Task item:
Given the records below, would you repeat exactly the lines that begin at the one containing "273 229 15.41" and end at the one containing "72 240 7.27", inclusive?
----------
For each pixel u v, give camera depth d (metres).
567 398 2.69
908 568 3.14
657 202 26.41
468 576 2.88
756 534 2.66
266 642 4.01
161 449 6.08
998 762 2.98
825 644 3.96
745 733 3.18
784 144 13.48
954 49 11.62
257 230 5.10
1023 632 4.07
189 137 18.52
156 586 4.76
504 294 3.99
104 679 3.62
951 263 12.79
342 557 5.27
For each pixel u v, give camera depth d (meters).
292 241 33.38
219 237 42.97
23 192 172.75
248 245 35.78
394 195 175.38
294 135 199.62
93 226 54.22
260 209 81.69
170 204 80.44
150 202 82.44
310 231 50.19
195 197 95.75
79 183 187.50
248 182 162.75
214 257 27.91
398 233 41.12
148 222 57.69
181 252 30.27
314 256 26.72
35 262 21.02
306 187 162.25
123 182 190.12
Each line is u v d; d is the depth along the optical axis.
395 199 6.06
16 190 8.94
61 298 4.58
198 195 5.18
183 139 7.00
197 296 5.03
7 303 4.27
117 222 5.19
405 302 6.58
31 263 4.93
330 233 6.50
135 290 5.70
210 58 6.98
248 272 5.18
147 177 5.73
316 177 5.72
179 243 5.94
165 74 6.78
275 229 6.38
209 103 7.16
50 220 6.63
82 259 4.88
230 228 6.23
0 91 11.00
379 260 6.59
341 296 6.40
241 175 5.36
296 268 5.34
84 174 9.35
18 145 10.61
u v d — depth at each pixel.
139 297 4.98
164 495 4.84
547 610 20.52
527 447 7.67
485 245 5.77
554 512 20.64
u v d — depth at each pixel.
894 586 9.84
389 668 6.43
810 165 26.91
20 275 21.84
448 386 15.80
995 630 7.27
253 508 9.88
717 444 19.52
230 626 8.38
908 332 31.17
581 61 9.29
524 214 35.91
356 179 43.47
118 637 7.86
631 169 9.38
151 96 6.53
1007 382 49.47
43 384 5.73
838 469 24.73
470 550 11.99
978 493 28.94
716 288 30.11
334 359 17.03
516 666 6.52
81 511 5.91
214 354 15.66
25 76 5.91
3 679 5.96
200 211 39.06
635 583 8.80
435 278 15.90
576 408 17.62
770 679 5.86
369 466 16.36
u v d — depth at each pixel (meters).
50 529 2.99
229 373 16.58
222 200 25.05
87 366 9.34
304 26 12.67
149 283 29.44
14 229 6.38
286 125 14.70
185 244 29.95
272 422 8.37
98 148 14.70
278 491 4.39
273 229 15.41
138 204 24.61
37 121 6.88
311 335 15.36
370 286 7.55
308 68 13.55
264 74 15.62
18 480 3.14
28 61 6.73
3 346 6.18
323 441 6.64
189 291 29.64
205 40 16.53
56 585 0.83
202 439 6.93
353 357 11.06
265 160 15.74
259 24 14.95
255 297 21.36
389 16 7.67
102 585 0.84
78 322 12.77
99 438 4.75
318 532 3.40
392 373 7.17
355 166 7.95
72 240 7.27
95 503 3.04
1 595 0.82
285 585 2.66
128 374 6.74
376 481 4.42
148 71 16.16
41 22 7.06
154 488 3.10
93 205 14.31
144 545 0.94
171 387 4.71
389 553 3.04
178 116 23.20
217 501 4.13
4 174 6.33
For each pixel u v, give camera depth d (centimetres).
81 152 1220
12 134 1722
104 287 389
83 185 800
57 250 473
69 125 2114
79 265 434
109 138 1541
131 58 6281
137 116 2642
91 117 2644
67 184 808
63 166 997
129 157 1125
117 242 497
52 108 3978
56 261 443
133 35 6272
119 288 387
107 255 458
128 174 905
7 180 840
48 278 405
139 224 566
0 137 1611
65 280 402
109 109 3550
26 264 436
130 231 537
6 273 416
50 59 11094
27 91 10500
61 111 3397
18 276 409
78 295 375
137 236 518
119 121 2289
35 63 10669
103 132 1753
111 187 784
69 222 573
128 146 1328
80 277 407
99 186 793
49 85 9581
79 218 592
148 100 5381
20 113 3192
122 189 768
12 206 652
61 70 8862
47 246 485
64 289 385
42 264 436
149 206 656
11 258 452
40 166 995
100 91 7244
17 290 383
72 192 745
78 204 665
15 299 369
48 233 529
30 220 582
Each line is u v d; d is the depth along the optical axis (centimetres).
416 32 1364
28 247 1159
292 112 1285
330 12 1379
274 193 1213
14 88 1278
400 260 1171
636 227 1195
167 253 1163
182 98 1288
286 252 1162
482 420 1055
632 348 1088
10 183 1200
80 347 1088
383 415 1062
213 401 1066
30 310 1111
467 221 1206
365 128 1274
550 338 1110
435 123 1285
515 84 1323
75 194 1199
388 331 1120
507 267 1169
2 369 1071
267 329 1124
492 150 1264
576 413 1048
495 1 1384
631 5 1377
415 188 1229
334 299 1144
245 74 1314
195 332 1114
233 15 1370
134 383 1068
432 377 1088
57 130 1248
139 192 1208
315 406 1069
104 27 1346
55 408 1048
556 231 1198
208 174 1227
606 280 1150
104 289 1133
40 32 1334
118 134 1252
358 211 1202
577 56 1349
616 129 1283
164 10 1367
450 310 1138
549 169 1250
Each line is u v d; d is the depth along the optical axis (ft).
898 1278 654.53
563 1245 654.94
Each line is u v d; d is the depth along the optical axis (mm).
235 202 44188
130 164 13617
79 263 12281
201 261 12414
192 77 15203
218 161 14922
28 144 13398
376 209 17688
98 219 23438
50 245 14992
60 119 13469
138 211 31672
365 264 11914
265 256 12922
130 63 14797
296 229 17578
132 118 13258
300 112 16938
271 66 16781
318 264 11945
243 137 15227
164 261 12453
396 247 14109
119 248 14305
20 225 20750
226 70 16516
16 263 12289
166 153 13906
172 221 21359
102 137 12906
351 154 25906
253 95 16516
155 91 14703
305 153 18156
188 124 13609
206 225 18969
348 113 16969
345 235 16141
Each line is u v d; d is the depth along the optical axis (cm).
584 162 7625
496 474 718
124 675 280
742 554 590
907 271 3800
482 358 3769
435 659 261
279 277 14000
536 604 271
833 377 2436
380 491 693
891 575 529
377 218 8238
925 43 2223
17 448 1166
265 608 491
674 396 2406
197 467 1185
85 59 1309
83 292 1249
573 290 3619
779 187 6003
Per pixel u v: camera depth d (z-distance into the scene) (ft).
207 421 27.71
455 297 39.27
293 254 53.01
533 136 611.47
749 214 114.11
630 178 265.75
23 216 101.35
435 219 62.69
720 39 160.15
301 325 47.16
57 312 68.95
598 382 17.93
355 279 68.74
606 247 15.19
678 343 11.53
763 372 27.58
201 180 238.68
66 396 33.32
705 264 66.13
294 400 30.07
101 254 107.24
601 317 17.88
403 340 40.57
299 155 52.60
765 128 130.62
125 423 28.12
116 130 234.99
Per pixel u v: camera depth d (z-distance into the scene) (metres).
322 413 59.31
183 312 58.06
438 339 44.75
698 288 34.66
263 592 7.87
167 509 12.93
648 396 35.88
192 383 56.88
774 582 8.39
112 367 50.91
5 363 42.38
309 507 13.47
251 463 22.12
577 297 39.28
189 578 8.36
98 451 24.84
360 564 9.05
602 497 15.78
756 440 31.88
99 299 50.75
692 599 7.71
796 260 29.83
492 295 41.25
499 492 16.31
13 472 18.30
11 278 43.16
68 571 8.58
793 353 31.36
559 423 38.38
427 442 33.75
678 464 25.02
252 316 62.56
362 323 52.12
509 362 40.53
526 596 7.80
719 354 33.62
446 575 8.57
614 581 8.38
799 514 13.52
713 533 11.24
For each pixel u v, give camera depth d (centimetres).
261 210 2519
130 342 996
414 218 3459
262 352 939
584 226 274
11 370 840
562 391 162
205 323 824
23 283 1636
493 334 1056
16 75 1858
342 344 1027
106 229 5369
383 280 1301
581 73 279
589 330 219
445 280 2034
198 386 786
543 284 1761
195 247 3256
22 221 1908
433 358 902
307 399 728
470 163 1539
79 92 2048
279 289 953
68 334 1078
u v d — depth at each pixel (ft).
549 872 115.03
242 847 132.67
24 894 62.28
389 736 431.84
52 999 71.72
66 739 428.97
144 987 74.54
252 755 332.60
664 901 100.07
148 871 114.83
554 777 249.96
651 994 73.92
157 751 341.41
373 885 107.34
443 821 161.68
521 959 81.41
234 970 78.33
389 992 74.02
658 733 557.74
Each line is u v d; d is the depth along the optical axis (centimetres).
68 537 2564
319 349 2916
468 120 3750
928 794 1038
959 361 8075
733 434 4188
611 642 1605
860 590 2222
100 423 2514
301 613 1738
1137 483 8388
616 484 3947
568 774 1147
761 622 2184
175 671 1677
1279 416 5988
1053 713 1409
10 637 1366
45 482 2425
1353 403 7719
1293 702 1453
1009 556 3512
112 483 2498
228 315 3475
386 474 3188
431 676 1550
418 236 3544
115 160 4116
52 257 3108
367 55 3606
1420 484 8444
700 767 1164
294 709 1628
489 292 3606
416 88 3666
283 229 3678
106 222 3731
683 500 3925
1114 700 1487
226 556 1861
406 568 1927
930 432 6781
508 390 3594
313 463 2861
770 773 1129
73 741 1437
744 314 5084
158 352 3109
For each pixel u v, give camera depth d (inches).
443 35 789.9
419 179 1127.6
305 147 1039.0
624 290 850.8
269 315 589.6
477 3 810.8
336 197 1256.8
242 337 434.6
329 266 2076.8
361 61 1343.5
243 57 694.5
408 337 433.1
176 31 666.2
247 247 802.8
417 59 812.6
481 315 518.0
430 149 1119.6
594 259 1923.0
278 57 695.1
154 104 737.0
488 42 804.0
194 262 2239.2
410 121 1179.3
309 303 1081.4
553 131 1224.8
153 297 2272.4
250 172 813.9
----------
Solved exercise:
273 229 15.41
138 204 24.61
37 121 6.88
311 335 15.36
370 286 7.55
308 68 13.55
264 74 15.62
18 480 3.14
28 61 6.73
3 346 6.18
323 441 6.64
189 291 29.64
205 40 16.53
56 585 0.83
202 439 6.93
353 357 11.06
265 160 15.74
259 24 14.95
255 297 21.36
389 16 7.67
102 585 0.84
78 322 12.77
99 438 4.75
318 532 3.40
392 373 7.17
355 166 7.95
72 240 7.27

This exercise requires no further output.